A reader phones to explain: "Today's PMQs is a perfect example of why it's not called Prime Minister's Answers."
WE asked for your charity shop stories and Alan Woodison tells us: "I was chairman of Action Research in Irvine many years ago. Our charity shop in High Street had a standing order to supply a local hotelier with all the bed sheets and duvets that were handed in. We never told a soul. Never stayed in the hotel either!"
YES, even the Church of Scotland is on social media and this week it welcomed its 5,500th follower on Twitter, none other than the Most Reverend Leo Cushley, Catholic Archbishop of St Andrews & Edinburgh. When the Church of Scotland thanked him for following them he replied: "Ut unum sint" - Catholic Archbishops, I've noticed, do show off their knowledge of Latin when they can. It is a quote in the Bible from Jesus - although he didn't use Latin of course - and is generally regarded as a call for Christian unity.
So who said Twitter was just used for political activists to hurl insults at each other. Well done Leo!
QUESTIONS for speakers, continued. Head of employee relations at Scottish Engineering, Raymond Lowe, was running an employment law course in England when he was asked about employees stealing from fellow employees. Says Raymond: "I told them about when I worked in industry and took a two-pound bag of sugar into work on a Monday morning and found that it was gone on Tuesday morning. We thought the nightshift was making tablet.
"I asked at the end of the two-day course if there were any questions to which I was asked, 'what is tablet?'"
WHAT'S been happening out Paisley way we wonder. Piero Pieraccini, mine host at Hamishes' Hoose bar in the town recounts: " Overheard in the bar, two guys were recalling a networking event that they both attended but when trying to describe a particular person at the event one guy said, 'you remember him, he was generously proportioned with an elegantly restrained hairstyle'.
"It took me a wee while to figure out they were referring to a fat baldy guy!"
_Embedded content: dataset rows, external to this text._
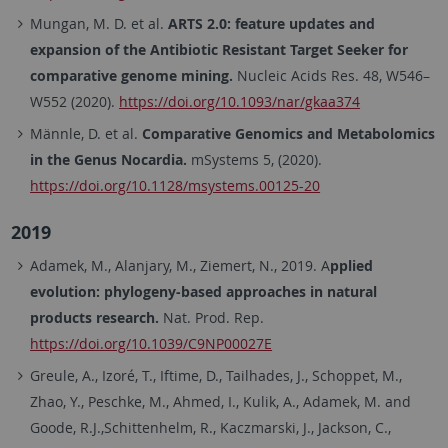
Mungan, M. D. et al.
ARTS 2.0: feature updates and
expansion of the Antibiotic Resistant Target Seeker for
comparative genome mining.
Nucleic Acids Res. 48, W546–
W552 (2020).
https://doi.org/10.1093/nar/gkaa374
Männle, D. et al.
Comparative Genomics and Metabolomics
in the Genus Nocardia.
mSystems 5, (2020).
https://doi.org/10.1128/msystems.00125-20
2019
Adamek, M., Alanjary, M., Ziemert, N., 2019. A
pplied
evolution: phylogeny-based approaches in natural
products research.
Nat. Prod. Rep.
https://doi.org/10.1039/C9NP00027E
Greule, A., Izoré, T., Iftime, D., Tailhades, J., Schoppet, M.,
Zhao, Y., Peschke, M., Ahmed, I., Kulik, A., Adamek, M. and
Goode, R.J.,Schittenhelm, R., Kaczmarski, J., Jackson, C.,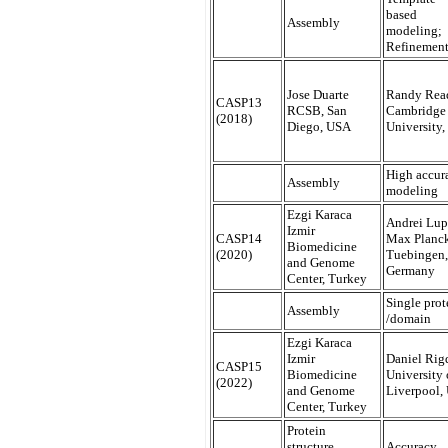
based
Assembly
modeling;
Refinemen
Jose Duarte
Randy Rea
CASP13
RCSB, San
Cambridge
(2018)
Diego, USA
University
High accur
Assembly
modeling
Ezgi Karaca
Andrei Lup
Izmir
CASP14
Max Planck
Biomedicine
(2020)
Tuebingen,
and Genome
Germany
Center, Turkey
Single prot
Assembly
/domain
Ezgi Karaca
Izmir
Daniel Rig
CASP15
Biomedicine
University 
(2022)
and Genome
Liverpool,
Center, Turkey
Protein
structure,
Accuracy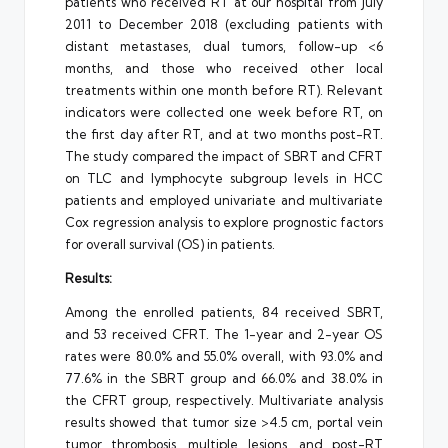
patients who received RT at our hospital from July
2011 to December 2018 (excluding patients with
distant metastases, dual tumors, follow-up <6
months, and those who received other local
treatments within one month before RT). Relevant
indicators were collected one week before RT, on
the first day after RT, and at two months post-RT.
The study compared the impact of SBRT and CFRT
on TLC and lymphocyte subgroup levels in HCC
patients and employed univariate and multivariate
Cox regression analysis to explore prognostic factors
for overall survival (OS) in patients.
Results:
Among the enrolled patients, 84 received SBRT,
and 53 received CFRT. The 1-year and 2-year OS
rates were 80.0% and 55.0% overall, with 93.0% and
77.6% in the SBRT group and 66.0% and 38.0% in
the CFRT group, respectively. Multivariate analysis
results showed that tumor size >4.5 cm, portal vein
tumor thrombosis, multiple lesions, and post-RT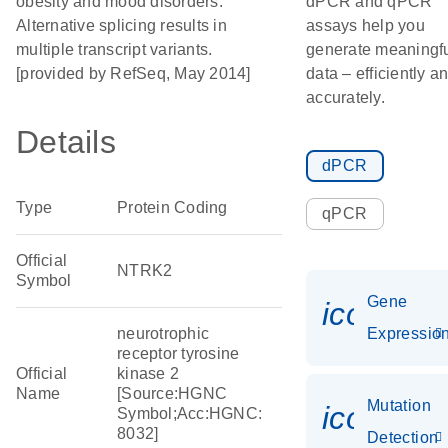
obesity and mood disorders.
dPCR and qPCR
Alternative splicing results in
assays help you
multiple transcript variants.
generate meaningf
[provided by RefSeq, May 2014]
data – efficiently a
accurately.
Details
dPCR
Type
Protein Coding
qPCR
Official
NTRK2
Symbol
Gene
icon_01
neurotrophic
Expressio
receptor tyrosine
Official
kinase 2
Name
[Source:HGNC
Mutation
icon_00
Symbol;Acc:HGNC:
8032]
Detection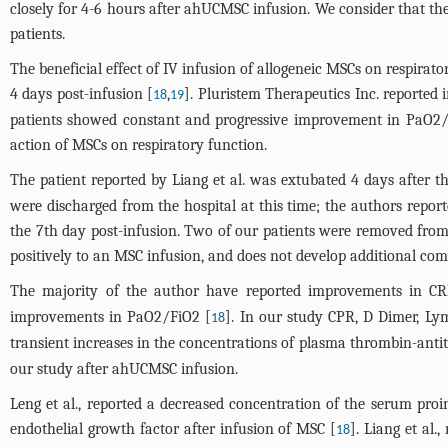
closely for 4-6 hours after ahUCMSC infusion. We consider that the
patients.
The beneficial effect of IV infusion of allogeneic MSCs on respira
4 days post-infusion [
,
]. Pluristem Therapeutics Inc. reported 
18
19
patients showed constant and progressive improvement in PaO2/F
action of MSCs on respiratory function.
The patient reported by Liang et al. was extubated 4 days after the
were discharged from the hospital at this time; the authors repor
the 7th day post-infusion. Two of our patients were removed from 
positively to an MSC infusion, and does not develop additional compl
The majority of the author have reported improvements in CR
improvements in PaO2/FiO2 [
]. In our study CPR, D Dimer, Ly
18
transient increases in the concentrations of plasma thrombin-anti
our study after ahUCMSC infusion.
Leng et al., reported a decreased concentration of the serum pro
endothelial growth factor after infusion of MSC [
]. Liang et al
18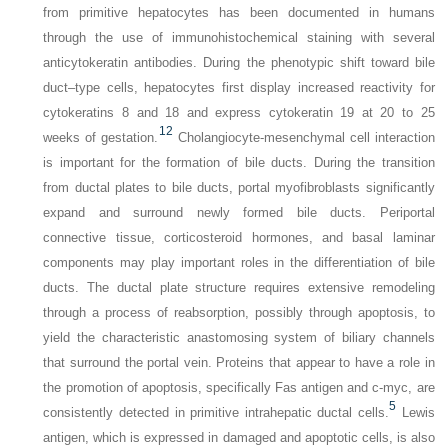
from primitive hepatocytes has been documented in humans
through the use of immunohistochemical staining with several
anticytokeratin antibodies. During the phenotypic shift toward bile
duct–type cells, hepatocytes first display increased reactivity for
cytokeratins 8 and 18 and express cytokeratin 19 at 20 to 25
12
weeks of gestation.
Cholangiocyte-mesenchymal cell interaction
is important for the formation of bile ducts. During the transition
from ductal plates to bile ducts, portal myofibroblasts significantly
expand and surround newly formed bile ducts. Periportal
connective tissue, corticosteroid hormones, and basal laminar
components may play important roles in the differentiation of bile
ducts. The ductal plate structure requires extensive remodeling
through a process of reabsorption, possibly through apoptosis, to
yield the characteristic anastomosing system of biliary channels
that surround the portal vein. Proteins that appear to have a role in
the promotion of apoptosis, specifically Fas antigen and c-myc, are
5
consistently detected in primitive intrahepatic ductal cells.
Lewis
antigen, which is expressed in damaged and apoptotic cells, is also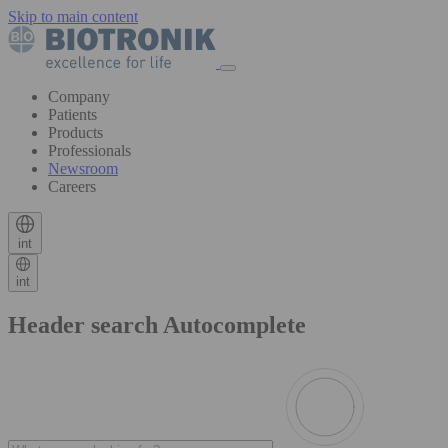
Skip to main content
Company
Patients
Products
Professionals
Newsroom
Careers
int
int
Header search Autocomplete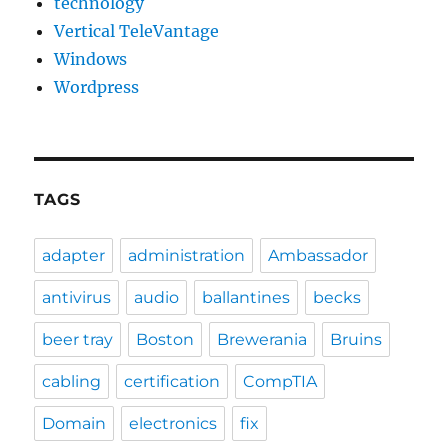
technology
Vertical TeleVantage
Windows
Wordpress
TAGS
adapter
administration
Ambassador
antivirus
audio
ballantines
becks
beer tray
Boston
Brewerania
Bruins
cabling
certification
CompTIA
Domain
electronics
fix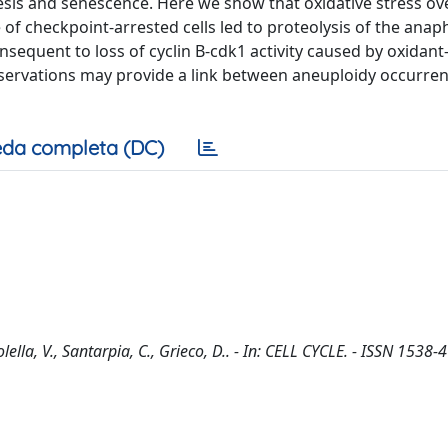
esis and senescence. Here we show that oxidative stress ov
of checkpoint-arrested cells led to proteolysis of the anap
onsequent to loss of cyclin B-cdk1 activity caused by oxidan
bservations may provide a link between aneuploidy occurre
da completa (DC)
ella, V., Santarpia, C., Grieco, D.. - In: CELL CYCLE. - ISSN 1538-4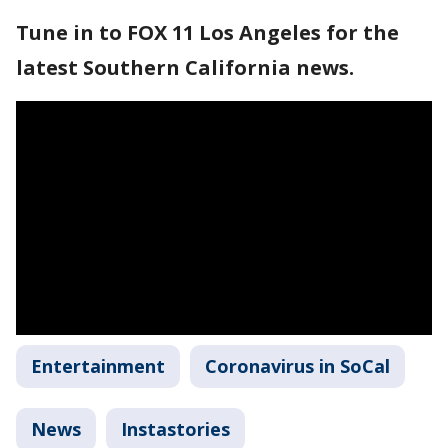
Tune in to FOX 11 Los Angeles for the
latest Southern California news.
Entertainment
Coronavirus in SoCal
News
Instastories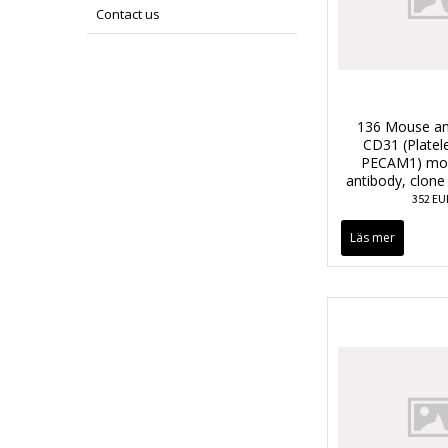
Contact us
136 Mouse an
CD31 (Platele
PECAM1) mon
antibody, clon
352 EU
Läs mer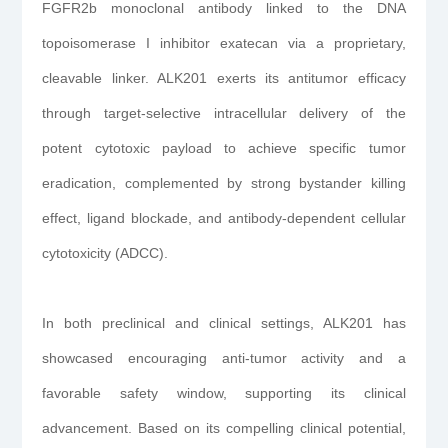
FGFR2b monoclonal antibody linked to the DNA
topoisomerase I inhibitor exatecan via a proprietary,
cleavable linker. ALK201 exerts its antitumor efficacy
through target-selective intracellular delivery of the
potent cytotoxic payload to achieve specific tumor
eradication, complemented by strong bystander killing
effect, ligand blockade, and antibody-dependent cellular
cytotoxicity (ADCC).
In both preclinical and clinical settings, ALK201 has
showcased encouraging anti-tumor activity and a
favorable safety window, supporting its clinical
advancement. Based on its compelling clinical potential,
AMERICAN country rock icon, Steve Earle was in blistering form in Glasgow this week. The seven times divorced, New York-based, hirsute, singer/songwriter had a packed house at the O2 ABC laughing when he said: "This is the chick section of the set, which is important because I’m single now and it stops my audience from getting uglier and hairier.” One of his new songs is titled, appropriately, 'Better Off Alone.' It is a sad song, mind you.